Q: I’m Catherine; I’m from Liberty University and I had a quick question. So if a country were put in a national security situation where they had the option to ally with a bad actor in order to stop a worse actor from going in power, what would your ethical approach be to that?

Reiss: I would want to know more information. I mean, the first things that come to mind, right? So the question: you have a bad actor, you don’t want to be friends with them, but you have a worse actor over here and maybe if you’re friends-with-them-ish then you guys can better balance against the really bad actor. Basically what you’d want or what I would want to do – not everyone, there are different views on this – but what I would want to do is to figure out does this bad actor over here, the like slightly less bad one, do they need something from us, right? Because if they need something from us, as we potentially go into this relationship, are there things that we can get out of it that would push them into a situation where we would in the end feel a little bit more comfortable. Like if there were a theoretical country in a certain part of the world that didn’t let women do certain things, but they really wanted our weapon system, maybe we could pressure them that once they made these certain changes to their laws, then we would be more willing to allow a certain foreign military sale that would actually be in our best interests as well, because it would come with training of their military. We could, for instance kind of help them learn and understand and follow the law of armed conflict in a way that maybe they wouldn’t do before. We’d get a better outcome for women in the country and we’d have better balancing against a worse actor. So that’s how I would try to process it. It’s possible that you just would choose not to not to partner at all depending on what that country is doing. If that country was committing genocide I feel pretty comfortable saying that we have to figure this out with different partners. But if it’s a way that we could balance this a little bit better, then that’s what you’d pursue or that’s what I would want to pursue.

Q: Hello, my name is James. I work at the Institute on Religion and Democracy. And I’m wondering, going back to the questions about Chinese aid to Africa – well as we know, the Chinese don’t just give away a road for free. What I’m wondering is there must come a point where the African nation will say, well we like this aid, we like these roads, but if like what happened in Sri Lanka with that before the Chinese developed. Now it’s China’s property. The African nations surely, you know, they didn’t want European colonialists; I assume they don’t want Chinese colonialists as well. At what point do you think they’re going to stop accepting aid from the Chinese even if it’s nice for them because it’s too much of like a weight on their national pride or something to be controlled by another country far away.
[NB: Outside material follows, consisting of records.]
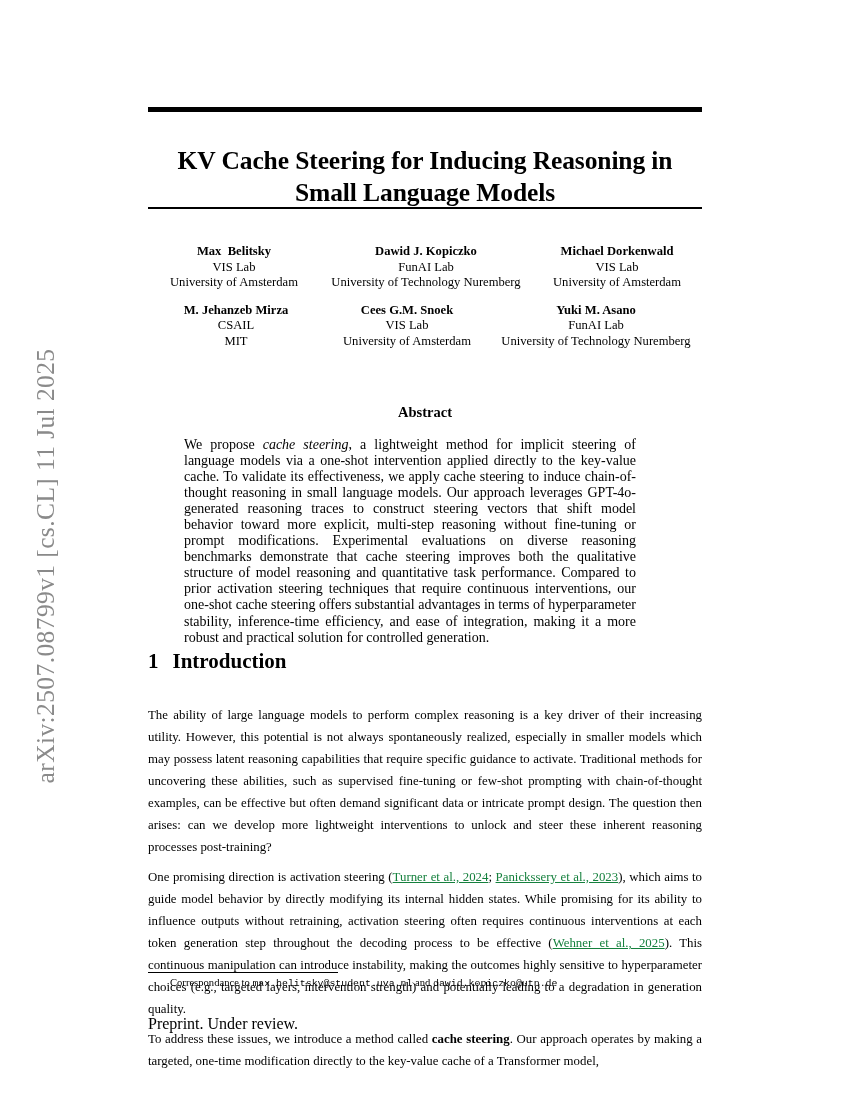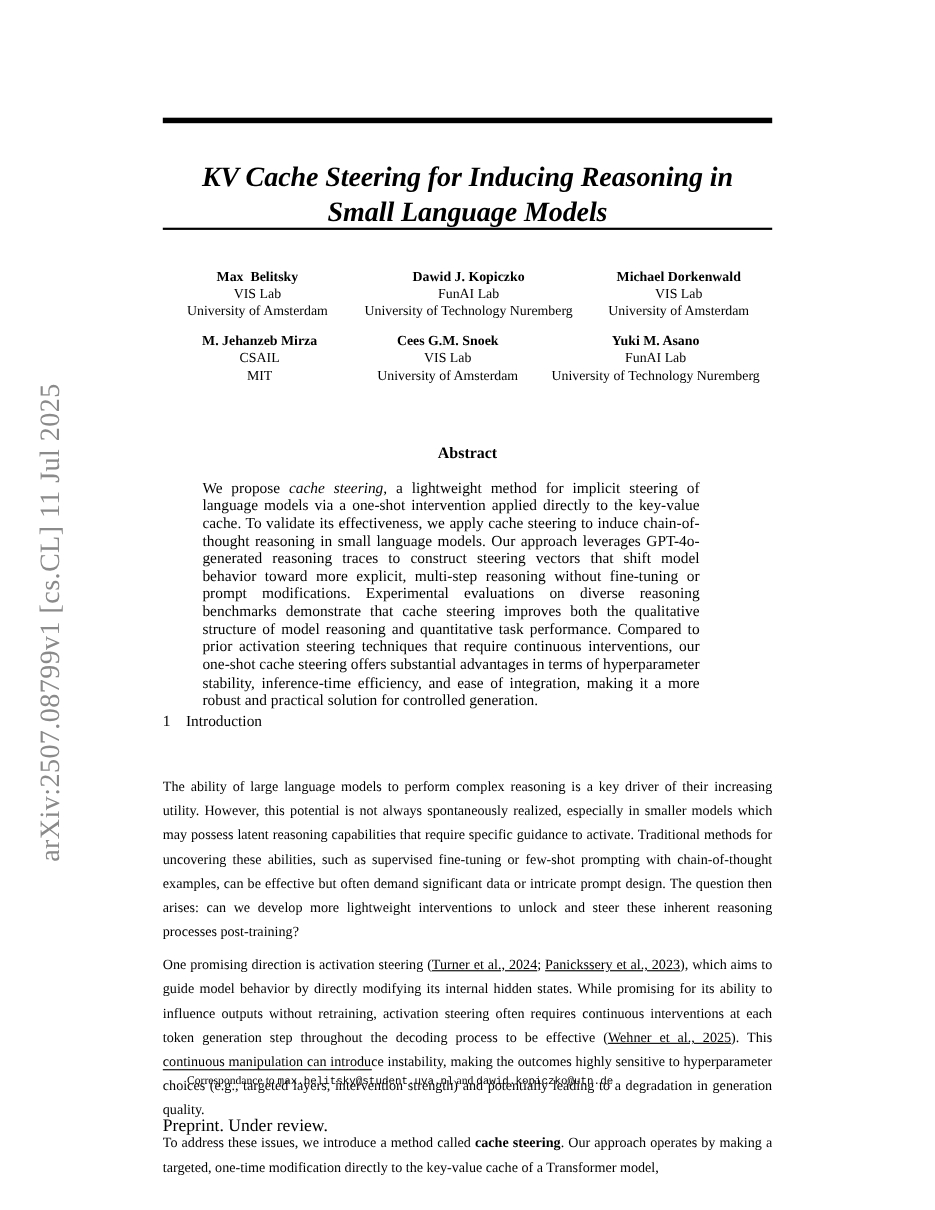"KV Cache Steering for Inducing" #paper-title { font-style: italic -> none }
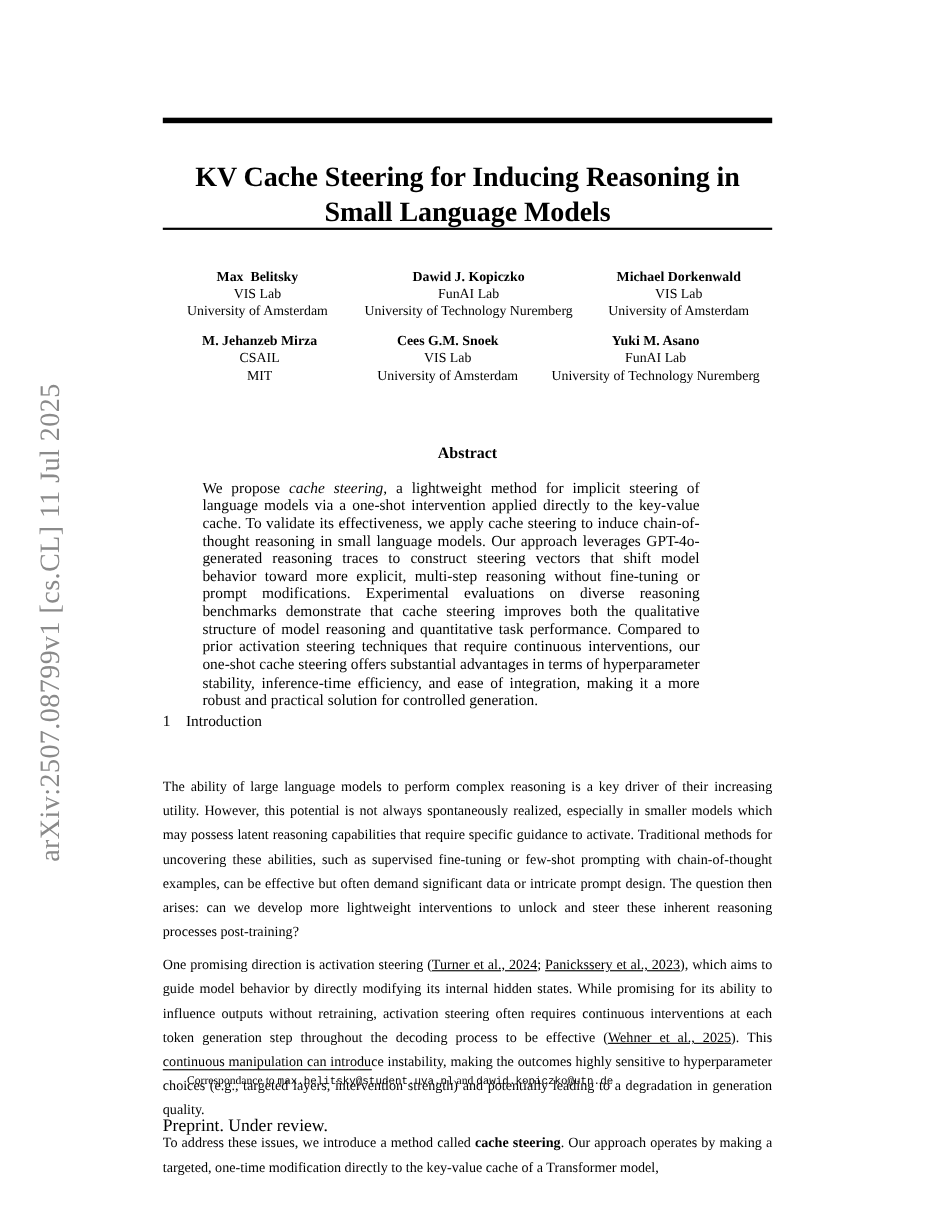"1 Introduction" #section-heading { font-size: 14px -> 21px; font-weight: normal -> bold }
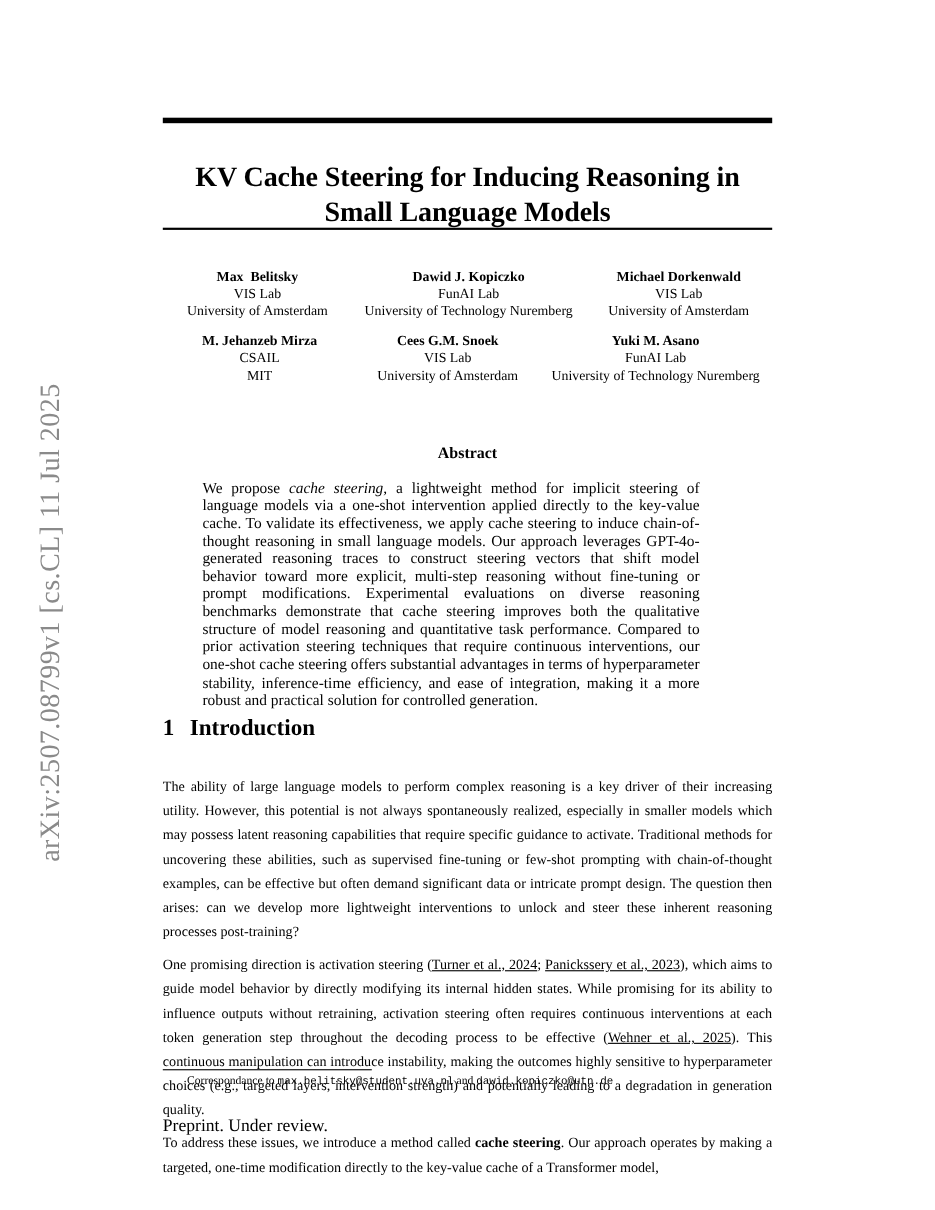"Turner et al., 2024" .cite { color: #000000 -> #15803d }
Reiss: Yeah, absolutely. I think it depends on the country and their individual circumstances regarding that Chinese aid. There’s a particular country, I probably shouldn’t call out, that basically, they have a very small industry within their country. It has to do primarily with wool. What happened was a massive Chinese company came in and invested, and then their parliament basically said that this Chinese company now more or less owns this industry. And then they stop paying people, and then people started starving, they started moving, and – yeah this is a true story guys – they started moving into some of their neighbors. Parliament, in something like a nine month period of time, had to rescind the law, basically kick out the company. In the meantime, the population had gone through a very traumatic thing where a huge percentage of the population hadn’t been paid in a really long time. That country now has a lot of things in place to guard against Chinese aid. That’s a very dramatic example; there are other countries that are dealing with things in a similar fashion and in some countries you’ll see you’ll see the civilian population is starting to get very wary before the political class, who is often paid off, is becoming wary. And so it’s going to be a process and it’s probably going to be a process in many individual countries before there is ground swell. I think it’s happening though.